The Wizards’ John Wall strips Milwaukee’s Drew Gooden in the first half. Wall finished with 19 points and matched a career-high with 15 assists. He also had seven turnovers. (Jeffrey Phelps/Associated Press)

A flustered Coach Randy Wittman, after trying several different schemes and combinations, suddenly tried a simpler approach late in the second quarter of the Washington Wizards119-118 loss to the Milwaukee Bucks. As his players ran back on defense, Wittman helplessly held out his hands and shouted, “Guard somebody!”

The message was a tad too late, because the Bucks had already taken advantage of the ample open looks and easily built a 22-point lead in the first 17 minutes of the game. With his pleas mostly ignored, Wittman took extreme measures at the start of the second half, as he benched starters JaVale McGee, Nick Young and Trevor Booker in favor of Kevin Seraphin, Jordan Crawford and Maurice Evans.

The bold move worked, as the Wizards quickly erased the enormous deficit before the end of the third period and appeared poised for a stunning victory when John Wall made a running one-hander to give his team a one-point lead with 6.8 seconds left. But Bucks forward Ersan Ilyasova tipped in a Brandon Jennings miss and Roger Mason Jr. couldn’t get off a final shot as he was called for traveling on the final possession.

“It was disappointing, but I think the lesson isn’t in just winning or losing the game,” Evans said after scoring 13 of his season-high 15 points in the second half. “I think the moral of that game was teaching the starters, it’s another gear that we can go to and we really need them to go to that gear in order to be successful in the long run.”

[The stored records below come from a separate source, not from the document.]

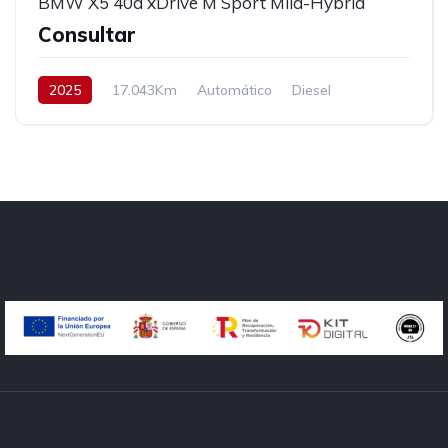
BMW X5 40d xDrive M Sport Mild-Hybrid
Consultar
2025
17.043Km
Automático
Diesel
AWD/4WD
352 cv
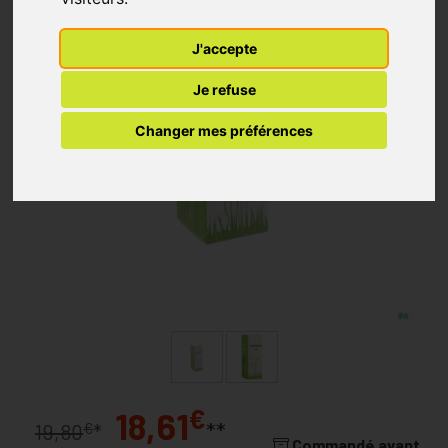
J'accepte
Je refuse
Changer mes préférences
€
18,61
**
€
19,80
*
Commandé avant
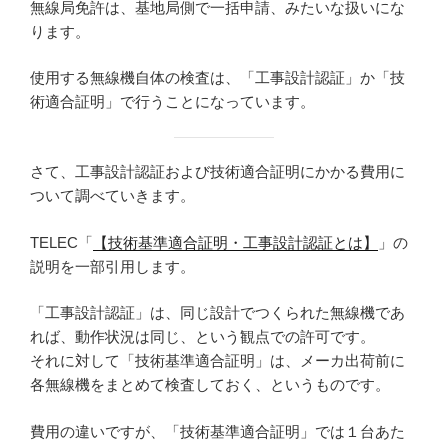
無線局免許は、基地局側で一括申請、みたいな扱いにな
ります。
使用する無線機自体の検査は、「工事設計認証」か「技
術適合証明」で行うことになっています。
さて、工事設計認証および技術適合証明にかかる費用に
ついて調べていきます。
TELEC「
【技術基準適合証明・工事設計認証とは】
」の
説明を一部引用します。
「工事設計認証」は、同じ設計でつくられた無線機であ
れば、動作状況は同じ、という観点での許可です。
それに対して「技術基準適合証明」は、メーカ出荷前に
各無線機をまとめて検査しておく、というものです。
費用の違いですが、「技術基準適合証明」では１台あた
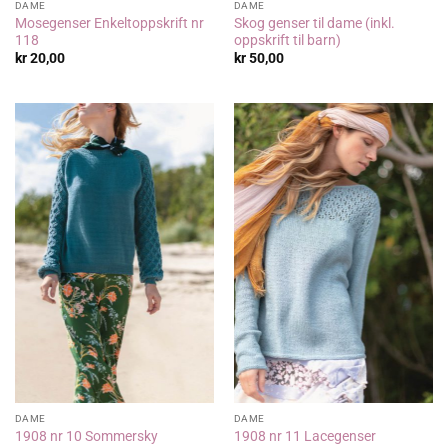
DAME
DAME
Mosegenser Enkeltoppskrift nr
Skog genser til dame (inkl.
118
oppskrift til barn)
kr
20,00
kr
50,00
DAME
DAME
1908 nr 10 Sommersky
1908 nr 11 Lacegenser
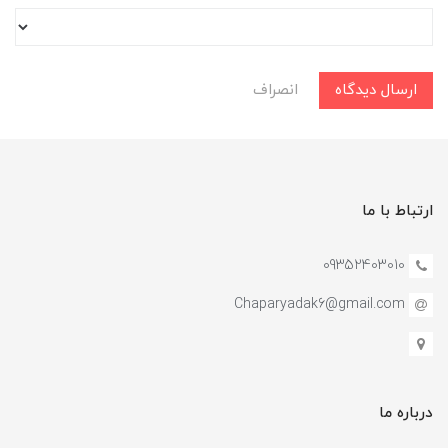
ارسال دیدگاه
انصراف
ارتباط با ما
09352403010
Chaparyadak6@gmail.com
درباره ما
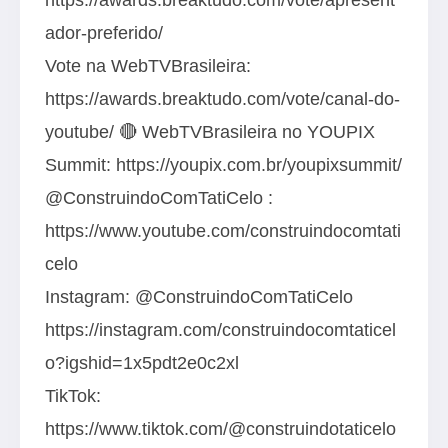
ador-preferido/
Vote na WebTVBrasileira:
https://awards.breaktudo.com/vote/canal-do-
youtube/ 🔴 WebTVBrasileira no YOUPIX
Summit: https://youpix.com.br/youpixsummit/
@ConstruindoComTatiCelo :
https://www.youtube.com/construindocomtati
celo
Instagram: @ConstruindoComTatiCelo
https://instagram.com/construindocomtaticel
o?igshid=1x5pdt2e0c2xl
TikTok:
https://www.tiktok.com/@construindotaticelo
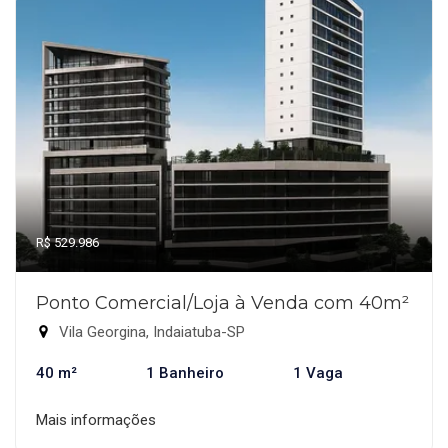
R$ 529.986
Ponto Comercial/Loja à Venda com 40m²
Vila Georgina, Indaiatuba-SP
40 m²
1 Banheiro
1 Vaga
Mais informações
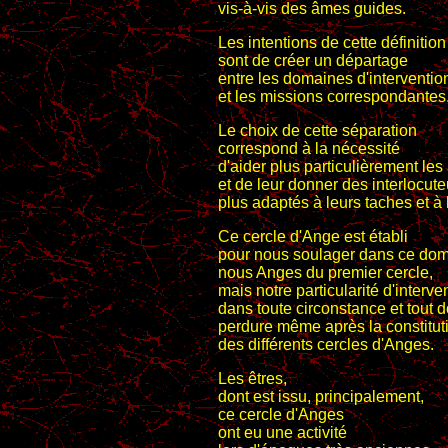
vis-à-vis des âmes guides.
Les intentions de cette définition
sont de créer un départage
entre les domaines d'interventio
et les missions correspondantes
Le choix de cette séparation
correspond à la nécessité
d'aider plus particulièrement le
et de leur donner des interlocute
plus adaptés à leurs taches et à 
Ce cercle d'Ange est établi
pour nous soulager dans ce dom
nous Anges du premier cercle,
mais notre particularité d'interven
dans toute circonstance et tout
perdure même après la constitut
des différents cercles d'Anges.
Les êtres,
dont est issu, principalement,
ce cercle d'Anges
ont eu une activité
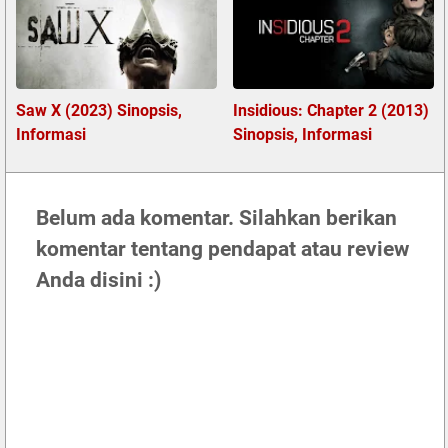
Saw X (2023) Sinopsis,
Insidious: Chapter 2 (2013)
Informasi
Sinopsis, Informasi
Belum ada komentar. Silahkan berikan
komentar tentang pendapat atau review
Anda disini :)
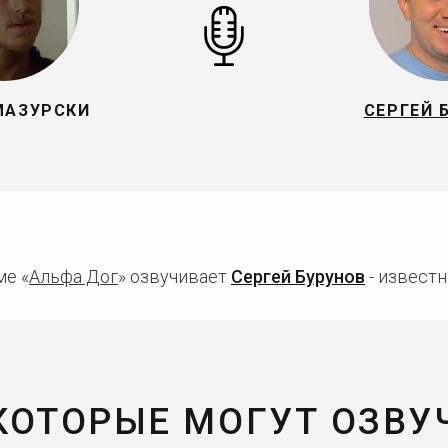
МАЗУРСКИ
СЕРГЕЙ 
ме «
Альфа Дог
» озвучивает
Сергей Бурунов
- известн
 КОТОРЫЕ МОГУТ ОЗВУ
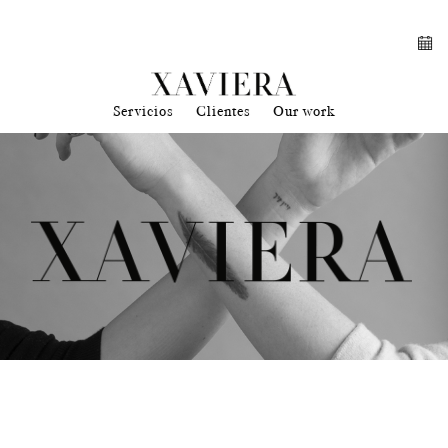
Servicios
Clientes
Our work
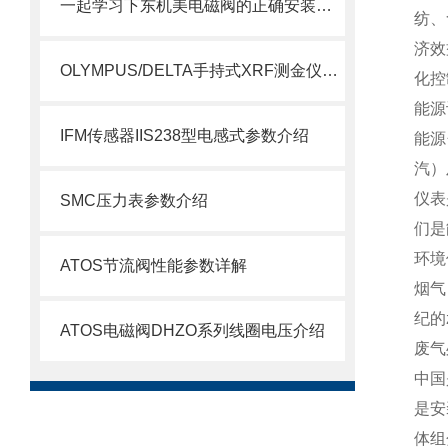
一起学习下东机美电磁阀的正确安装方式
纺、
济效
OLYMPUS/DELTA手持式XRF测金仪资料及特点？
化控
能源
IFM传感器IIS238型电感式参数介绍
能源
汽）
仪表
SMC压力表参数介绍
们是
环境
ATOS节流阀性能参数详解
烟气
纪的
ATOS电磁阀DHZO系列线圈电压介绍
废气
中国
是安
体组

Booker responded to his benching by scoring 16 of his season-high 20 points in the second half and also played the role of an undersized center on the defensive end, finishing with 11 rebounds. Wall and Crawford each had 19 points, with Wall matching his career high with 15 assists as six different players scored in double figures for the Wizards (7-27), who have lost five in a row. Chris Singleton scored a career-high 16 points and Mason had a season-high 14 points.

“I’m done with young guys” as an excuse, Wittman said after his record dropped to 5-12 since replacing Flip Saunders. “If they don’t want to play the right way, young guys aren’t going to play. It does us no good. They’re not going to learn anything when they want to play the game the way they want to play. You get no development out of them. . . . All they’re developing is bad habits. I went with guys who I knew were going to go out there and bust their rear ends.”

The Bucks led, 55-33, when reserve Mike Dunleavy (game-high 28 points) hit one of his four second-quarter three-pointers, but the Wizards were able to get within 12. But McGee, who had earlier awed the fans at Bradley Center with an impressive dunk, again mixed the magnificent with the mystifying, as he helped the Wizards enter the locker room at halftime down 67-53. He fouled Bucks center Drew Gooden (15 points, 10 rebounds) on a three-point attempt with one second left in the period.

Wittman put his hands on his head, as if ready to yank out his hair. A few of McGee’s teammates shook their heads on the bench. McGee didn’t play in the second half. Young, the Wizards’ leading scorer, returned but didn’t score in a brief stint, finishing with just seven points on 3-for-11 shooting.

“Coach’s decision. It was a good decision,” Young said of the benching. “They played hard, fought all the way to the end. Could’ve gone either way.”

The Bucks led by 18 early in the third period, but the Wizards responded with an impressive 28-8 rally, built upon ball movement and defense. Evans stole the ball from Bucks forward Carlos Delfino and made a layup to put the Wizards ahead 81-79 — their first lead since the score was 2-0. Evans, who made back-to-back three-pointers to start the run, sat down shortly thereafter and jokingly asked if anyone had an oxygen tank.

“Coach Wittman is a good coach,” Wall said. “He knows how to motivate us.”

Mason was unable to legally play the last time the Wizards were in Milwaukee, as former coach Flip Saunders neglected to see that he wasn’t on the active roster before the game. Mason was left off but still played and made a basket, before the Wizards were assessed a technical foul in a disconcerting 102-81 loss.

“Witt joked with me before the game, said he was going to triple check it and make sure that I’m in there,” said Mason, who was disappointed that he couldn’t deliver on the final sequence after Booker had set a solid screen to get him open. Mason pump faked to get Dunleavy off his feet, but “I guess I must’ve shuffled my feet if they called travel. I feel bad for our guys that I missed that opportunity. I had a bunch of those end of the game situations and I hit a bunch of them. So I guess this is my first time not coming through.”

Crawford was pleased with the rally but disappointed that the Wizards couldn’t close. “I would be [encouraged] if we can bring what we did to this game to [Orlando on Wednesday at Verizon Center], but nothing we did this game will help us,” he said.